Because Plaintiff's amended complaint fails to provide a basis for federal subject matter jurisdiction, this case should be dismissed for lack of jurisdiction. See Fed. R. Civ. P. 12(h)(3) (stating that if “the court determines at any time that it lacks subject-matter jurisdiction, the court must dismiss the action”).
For the reasons above, this case should be dismissed without prejudice.
Accordingly, it is respectfully RECOMMENDED that:
1. Plaintiff's action be DISMISSED without prejudice for lack of subject-matter jurisdiction.

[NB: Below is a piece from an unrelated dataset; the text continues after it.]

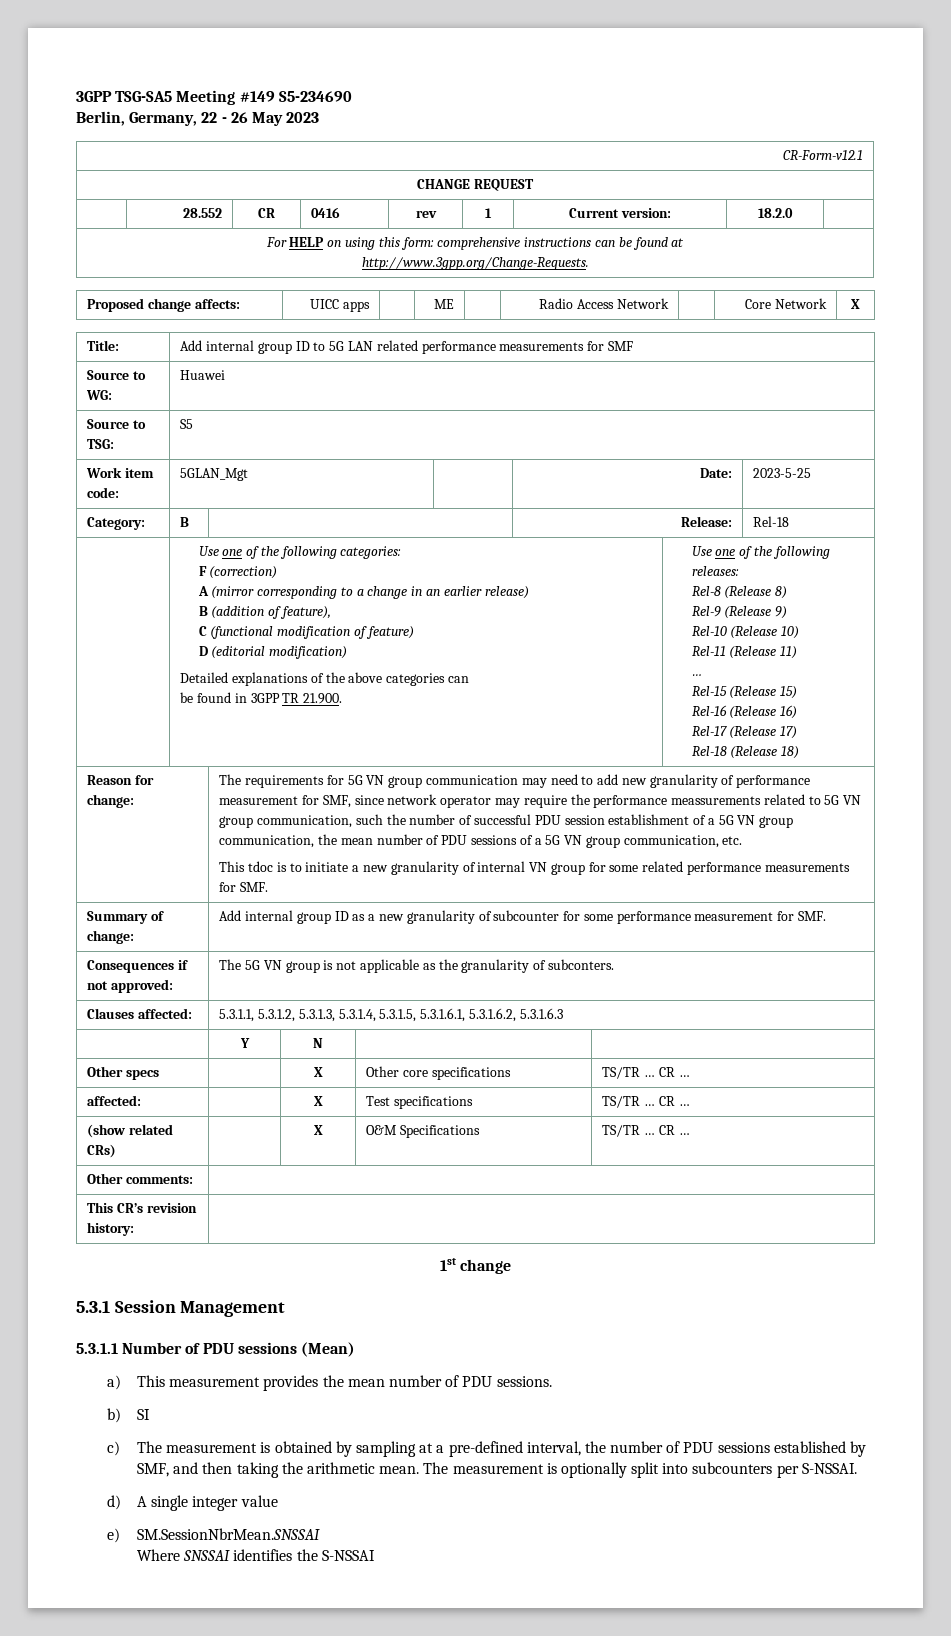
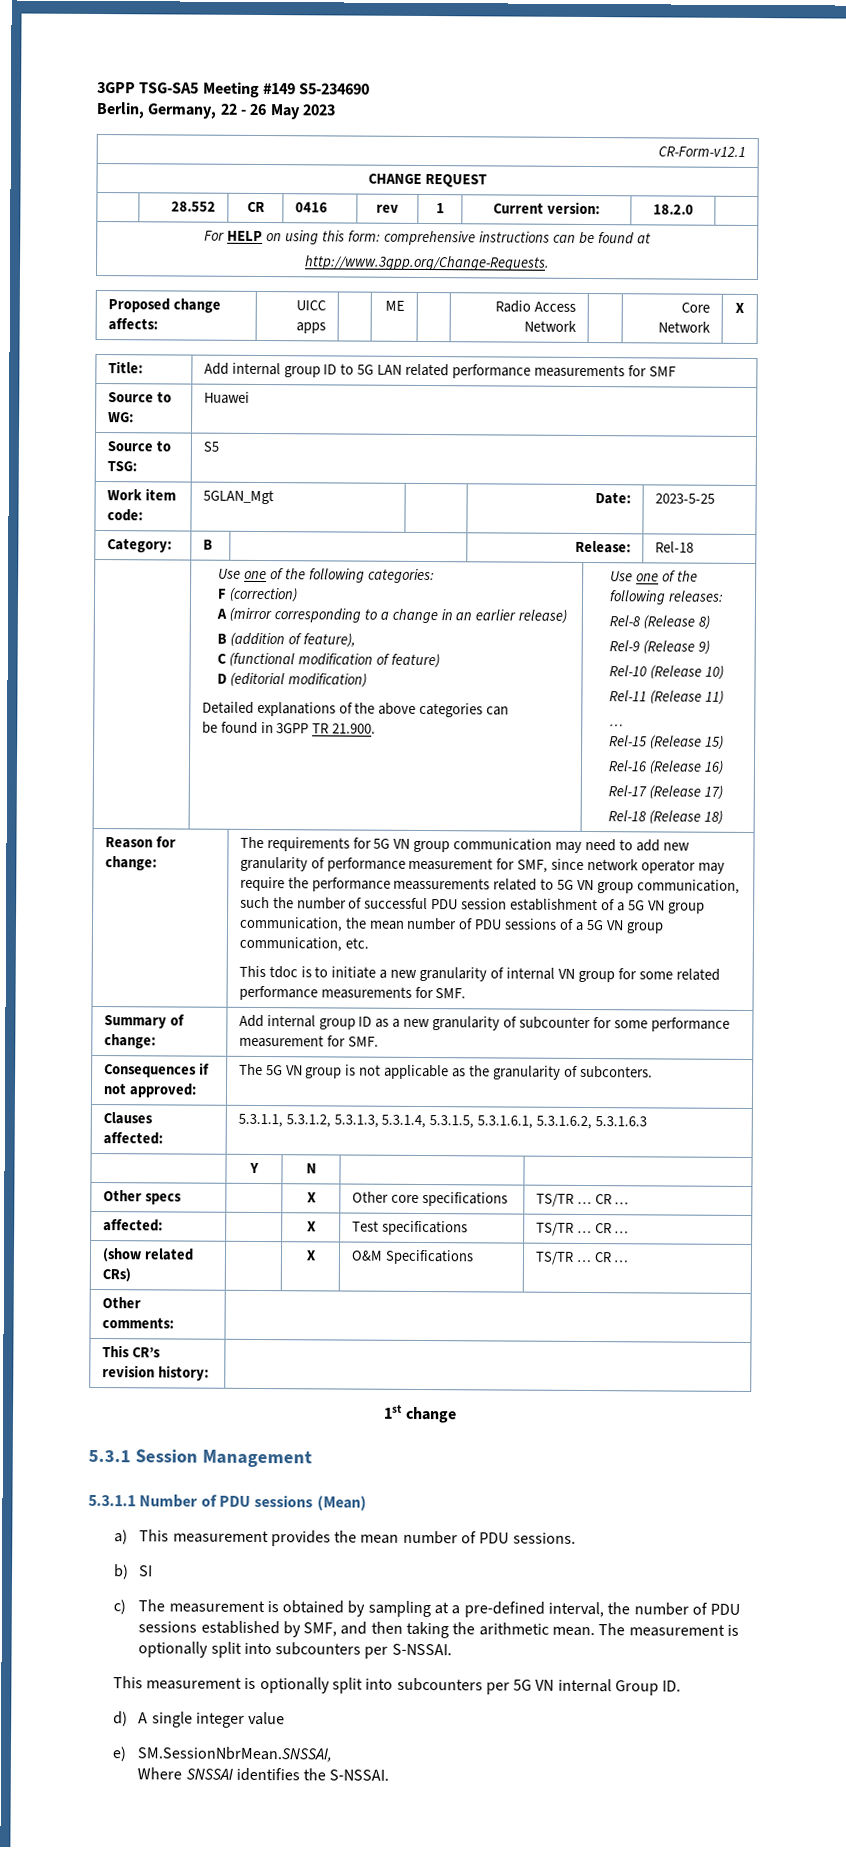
(857, 1468) none -> [112,1676,682,1696] // This measurement is optionally split into subcounters per 5G VN internal Group ID.
[137,1528,321,1540] SM.SessionNbrMean.SNSSAI -> [137,1746,333,1763] SM.SessionNbrMean.SNSSAI,
[321,1550,375,1561] S-NSSAI -> [329,1769,390,1781] S-NSSAI.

2. The Clerk of Court be directed to close this case.
NOTICE TO THE PARTIES
Objections to these proposed findings and recommendations must be filed within fourteen days of the date of the Report and Recommendation. Any different deadline that may appear on the electronic docket is for the Court's internal use only and does not control. An objecting party must serve a copy of the objections on all other parties. A party who fails to object to the magistrate judge's findings or recommendations contained in a report and recommendation waives the right to challenge on appeal the district court's order based on unobjected-to factual and legal conclusions. See 11th Cir. Rule 3-1; 28 U.S.C. § 636.